According to MP expenditure reports released by the Board of Internal Economy, New Westminster-Coquitlam MP Fin Donnelly spent $462,105 and Port Moody-Westwood-Port Coquitlam MP James Moore spent $505,412 in the 2011 fiscal year to do their work as MPs.
The fiscal year runs from April 1, 2011 to March 31, 2012, while the report was released at the end of October.
The report breaks the expenses into six categories, from travel and printing to advertising and employee salaries.
Donnelly spent $212,841 on salaries, $124,844 on travel, $18,945 on accommodations and per diem expenses and $3,637 on hospitality and events.
He spent $13,267 on advertising and $18,401 under the heading "printing," which went toward householders, or mailing out information to homes in his riding, but chose not to spend any money on what's called "ten percenters."
Under the rules, MPs can only print up to four householders a year, which can go to every household in the riding, but can produce an unlimited amount of ten per-centers, which are distributed to 10 per cent of the riding.
Around the office, the MP also spent $29,443 on office leases and utilities, $587 for furniture, $10,137 on telecommunication services and $3,517 for material and supplies.
Donnelly spent a total of $455,545 on expenses in the 2010 fiscal year.
Moore chose to spend his money a little differently.
The long-time MP spent $158,216 on employee salaries, $203,800 on travel, $26,238 on accommodations and per diem expenses and $3,533 on hospitality and events.
Moore spent $20,982 on advertising and another $5,269 on householders and $6,835 on ten percenters.

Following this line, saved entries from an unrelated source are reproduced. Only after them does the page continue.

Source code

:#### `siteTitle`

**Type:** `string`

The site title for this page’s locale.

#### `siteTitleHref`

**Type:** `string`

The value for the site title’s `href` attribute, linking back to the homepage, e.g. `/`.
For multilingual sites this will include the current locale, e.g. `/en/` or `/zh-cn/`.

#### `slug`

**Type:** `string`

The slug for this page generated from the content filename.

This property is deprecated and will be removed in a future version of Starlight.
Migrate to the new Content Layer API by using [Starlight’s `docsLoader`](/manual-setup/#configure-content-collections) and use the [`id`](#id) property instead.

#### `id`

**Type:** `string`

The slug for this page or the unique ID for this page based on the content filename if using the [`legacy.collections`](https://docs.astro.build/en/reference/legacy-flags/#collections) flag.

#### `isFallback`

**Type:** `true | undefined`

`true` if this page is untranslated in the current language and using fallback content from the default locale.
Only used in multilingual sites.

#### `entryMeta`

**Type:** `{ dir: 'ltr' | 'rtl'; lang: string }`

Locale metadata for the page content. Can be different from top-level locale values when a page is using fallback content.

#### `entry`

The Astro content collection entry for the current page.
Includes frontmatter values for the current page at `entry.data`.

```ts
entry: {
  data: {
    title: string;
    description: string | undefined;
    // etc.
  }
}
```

In the office, he spent $37,765 on office leases and utilities, $858 on furniture and equipment, $15,917 on telecommunications services and $5,663 in materials and supplies.
Moore spent a total of $478,224 on expenses in the 2010 fiscal year.
MPs across Canada came under fire in 2010 for at first refusing to let then-auditor general Sheila Fraser examine expenses, but shortly after relented, giving her access to the expenses.